About this task:
Reproduce only the stretch of entries below that begins at the first line and ends at the line holding "high-resolution photomicrograph shows".

Stored data:
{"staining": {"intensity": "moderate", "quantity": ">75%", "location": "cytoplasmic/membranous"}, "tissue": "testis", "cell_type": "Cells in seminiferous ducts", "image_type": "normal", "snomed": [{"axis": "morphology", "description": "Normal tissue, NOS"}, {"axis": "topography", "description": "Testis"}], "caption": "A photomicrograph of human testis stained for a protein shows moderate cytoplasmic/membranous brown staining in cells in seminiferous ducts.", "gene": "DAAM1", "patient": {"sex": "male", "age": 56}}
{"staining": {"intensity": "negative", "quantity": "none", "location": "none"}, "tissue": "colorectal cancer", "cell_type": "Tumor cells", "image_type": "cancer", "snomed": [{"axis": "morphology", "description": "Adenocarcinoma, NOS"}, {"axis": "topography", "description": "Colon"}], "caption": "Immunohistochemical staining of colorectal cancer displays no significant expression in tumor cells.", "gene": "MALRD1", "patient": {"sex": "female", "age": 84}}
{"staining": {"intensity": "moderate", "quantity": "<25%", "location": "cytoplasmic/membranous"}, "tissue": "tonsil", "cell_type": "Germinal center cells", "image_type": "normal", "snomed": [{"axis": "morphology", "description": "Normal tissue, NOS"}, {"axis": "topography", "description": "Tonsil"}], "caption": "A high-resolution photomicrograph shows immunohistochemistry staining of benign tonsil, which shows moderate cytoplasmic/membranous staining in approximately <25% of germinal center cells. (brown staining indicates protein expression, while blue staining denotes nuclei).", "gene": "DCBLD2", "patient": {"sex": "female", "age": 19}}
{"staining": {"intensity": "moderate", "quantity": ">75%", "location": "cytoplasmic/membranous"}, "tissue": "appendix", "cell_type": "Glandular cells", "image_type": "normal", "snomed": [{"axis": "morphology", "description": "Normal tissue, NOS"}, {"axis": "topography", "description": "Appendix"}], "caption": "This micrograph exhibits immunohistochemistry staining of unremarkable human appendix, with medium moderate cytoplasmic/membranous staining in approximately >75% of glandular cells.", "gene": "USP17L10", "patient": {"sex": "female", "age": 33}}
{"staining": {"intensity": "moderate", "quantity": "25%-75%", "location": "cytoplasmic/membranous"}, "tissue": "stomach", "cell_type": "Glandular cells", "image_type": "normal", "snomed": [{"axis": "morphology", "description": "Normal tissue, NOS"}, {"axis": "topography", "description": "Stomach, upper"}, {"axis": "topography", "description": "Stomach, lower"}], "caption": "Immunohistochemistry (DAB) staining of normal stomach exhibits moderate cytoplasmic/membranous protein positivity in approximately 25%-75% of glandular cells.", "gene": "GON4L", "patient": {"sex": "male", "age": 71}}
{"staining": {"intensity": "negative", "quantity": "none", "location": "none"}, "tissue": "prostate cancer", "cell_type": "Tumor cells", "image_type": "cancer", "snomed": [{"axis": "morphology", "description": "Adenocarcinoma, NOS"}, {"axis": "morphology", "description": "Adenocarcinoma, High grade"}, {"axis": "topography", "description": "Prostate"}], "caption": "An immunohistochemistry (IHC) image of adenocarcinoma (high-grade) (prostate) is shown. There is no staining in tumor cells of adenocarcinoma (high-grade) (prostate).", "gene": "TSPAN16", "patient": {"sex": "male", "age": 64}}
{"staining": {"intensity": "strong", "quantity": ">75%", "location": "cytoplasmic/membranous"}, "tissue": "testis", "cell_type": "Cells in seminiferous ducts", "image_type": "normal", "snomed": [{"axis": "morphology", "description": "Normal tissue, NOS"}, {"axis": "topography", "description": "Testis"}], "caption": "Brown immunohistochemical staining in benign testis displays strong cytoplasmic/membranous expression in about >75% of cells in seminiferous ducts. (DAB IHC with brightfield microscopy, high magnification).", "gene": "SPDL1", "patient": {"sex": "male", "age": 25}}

Answer to this exercise:
{"staining": {"intensity": "moderate", "quantity": ">75%", "location": "cytoplasmic/membranous"}, "tissue": "testis", "cell_type": "Cells in seminiferous ducts", "image_type": "normal", "snomed": [{"axis": "morphology", "description": "Normal tissue, NOS"}, {"axis": "topography", "description": "Testis"}], "caption": "A photomicrograph of human testis stained for a protein shows moderate cytoplasmic/membranous brown staining in cells in seminiferous ducts.", "gene": "DAAM1", "patient": {"sex": "male", "age": 56}}
{"staining": {"intensity": "negative", "quantity": "none", "location": "none"}, "tissue": "colorectal cancer", "cell_type": "Tumor cells", "image_type": "cancer", "snomed": [{"axis": "morphology", "description": "Adenocarcinoma, NOS"}, {"axis": "topography", "description": "Colon"}], "caption": "Immunohistochemical staining of colorectal cancer displays no significant expression in tumor cells.", "gene": "MALRD1", "patient": {"sex": "female", "age": 84}}
{"staining": {"intensity": "moderate", "quantity": "<25%", "location": "cytoplasmic/membranous"}, "tissue": "tonsil", "cell_type": "Germinal center cells", "image_type": "normal", "snomed": [{"axis": "morphology", "description": "Normal tissue, NOS"}, {"axis": "topography", "description": "Tonsil"}], "caption": "A high-resolution photomicrograph shows immunohistochemistry staining of benign tonsil, which shows moderate cytoplasmic/membranous staining in approximately <25% of germinal center cells. (brown staining indicates protein expression, while blue staining denotes nuclei).", "gene": "DCBLD2", "patient": {"sex": "female", "age": 19}}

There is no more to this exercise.